KafkaSinkCluster - evict items from stored metadata when removed from cluster

Question

KafkaSinkCluster - evict items from stored metadata when removed from cluster

Opened this issue 4 months ago · 0 comments

We need a way to remove dead items from the cluster state.

This includes KafkaSinkCluster::topic_by_name, KafkaSinkCluster::topic_by_id and KafkaSinkCluster::group_to_coordinator_broker.

Some possible ways to achieve this:

Store a last updated timestamp for each item and then evict if not updated for more than X hours.
Store a last used timestamp for each item and then evict if not used for more than X hours.
run a background task every X hours:
- fetch a clean set of metadata
- iterate over existing metadata deleting any that doesnt exist in the fetched metadata.
run a background task every X hours that just completely clears metadata.
clear collection if collection exceeds N items BEFORE adding a new item.
remove a random item from the collection if collection exceeds N items BEFORE adding a new item.

I think 6 is the best option:

Using the collection length instead of time passing means we closer map to the actual memory usage. (unlike 1-4)
The implementation is simple (unlike 3)
Avoiding a last used timestamp which is expensive to maintain (unlike 1)
Avoids a last updated timestamp which does not accurately describe usage (unlike 2)
avoids having to recollect all metadata from scratch (unlike 3 and 4)

The downsides are:

We might need the item that is randomly deleted
- in fact I think this will cause a race condition between metadata fetch and routing. This isnt a huge problem though as we fallback to random node selection, returning a routing error to the client who will just try again.
- However, a neat effect here is:
  - if we have lots of unused entries its likely we'll remove an unused entry.
  - If we have few unused entries we'll likely remove an entry we are using but we are also hitting the limits of the system anyway, so degraded performance in this circumstance is ok.

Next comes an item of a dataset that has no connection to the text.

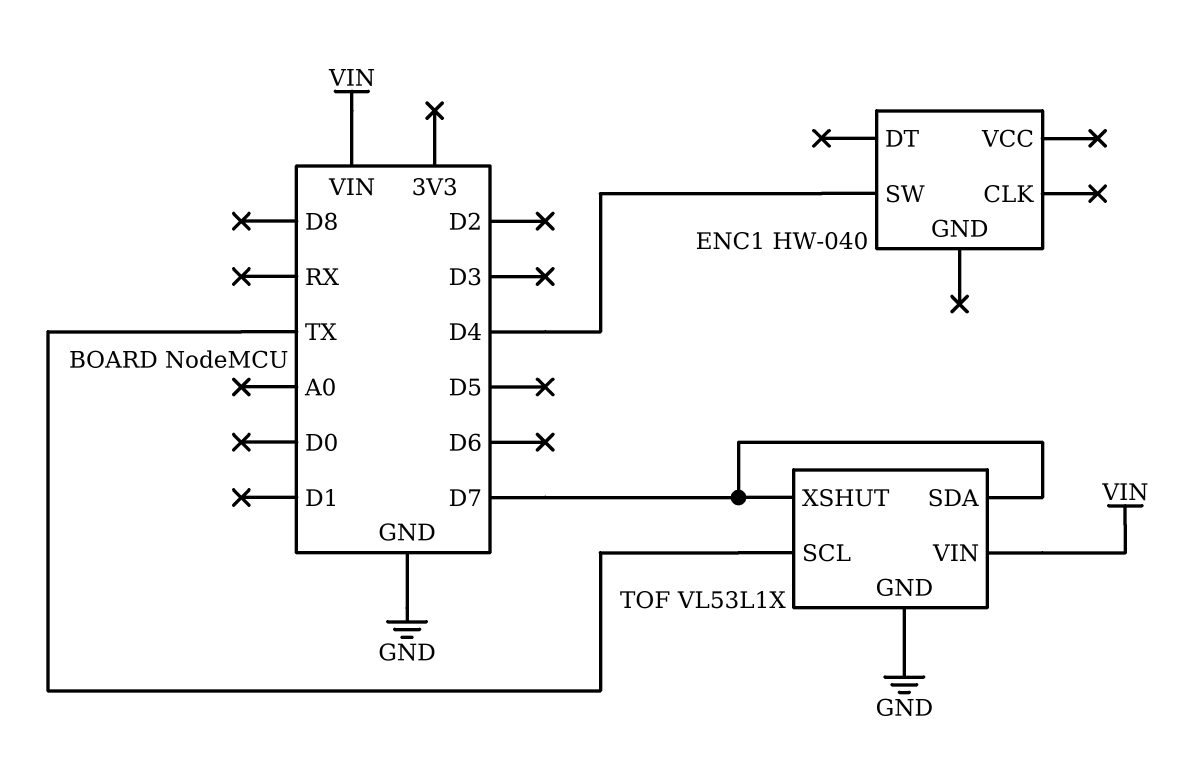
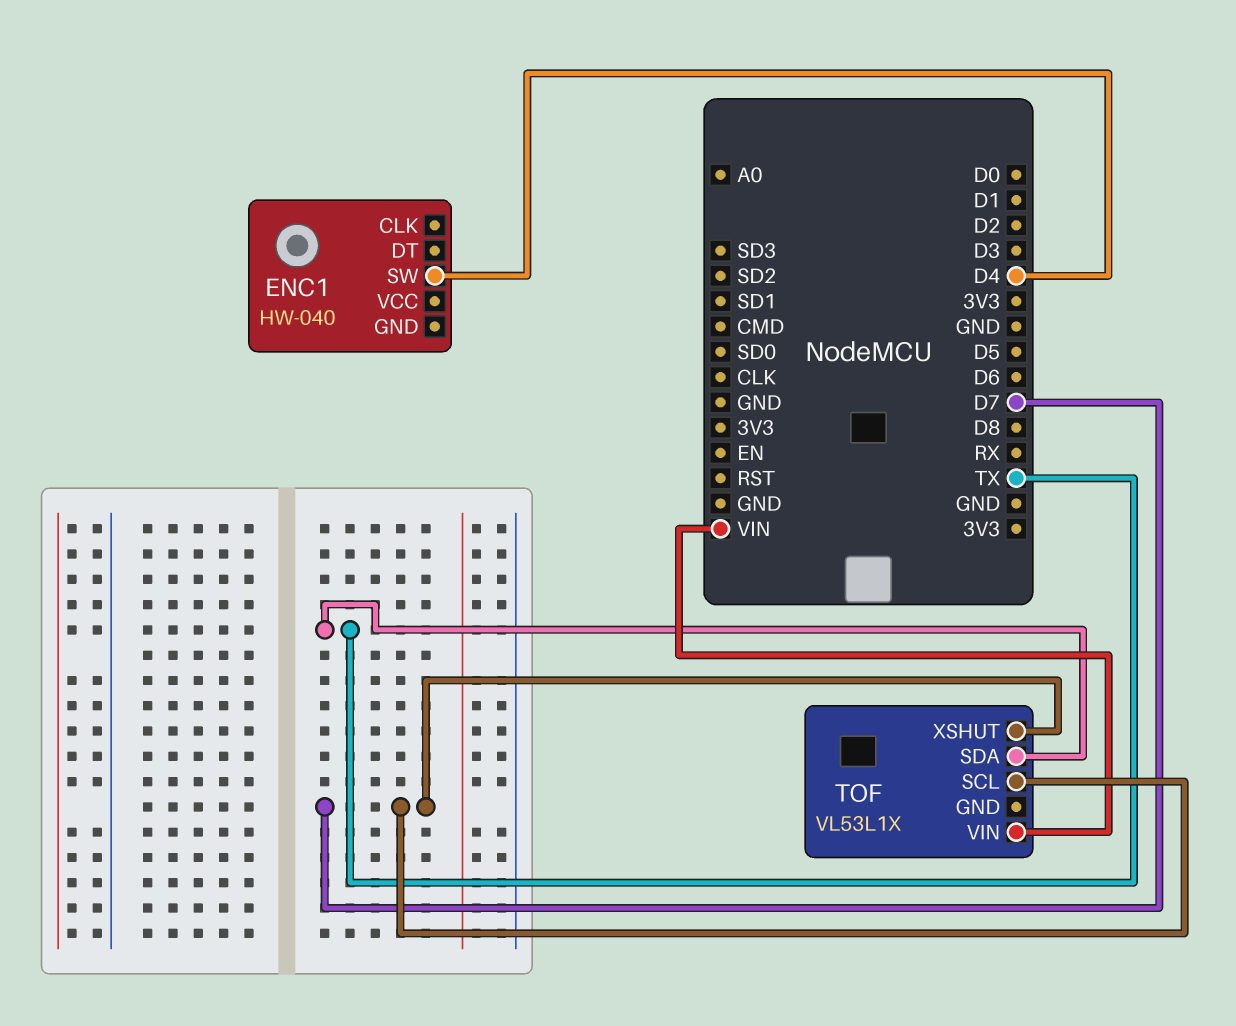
TOF pin GND: GND -> none
TOF pin SCL: TX -> D7
TOF pin SDA: D7 -> TX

Having looked at the way topics/partitions end up being used in production, this approach is a bit naive.
The limit will need to be enforced on the number of partitions not the number of topics, since number of topics tends to actually be quite low.
But then its not clear which topic to evict.
Should we prefer evicting topics with lots of partitions?
Should we be evicting at the partition level instead of the topic level?
no, because: partitions are already evicted automatically when new metadata is fetched for that topic.
So we just need to delete old topics.

Maybe option 2 would be better after all.

reducing memory usage

Its also worth thinking about ways to reduce memory usage in the first place:

We could combine the shotover_rack_replica_nodes + external_rack_replica_nodes fields into one vec by having a first_external_node_index: u64 field
We could avoid duplicating topic_by_name and topic_by_id` somehow.
- Making each partition into a Arc<Partition> should remove the vast majority of duplicated memory while keeping topics mutable.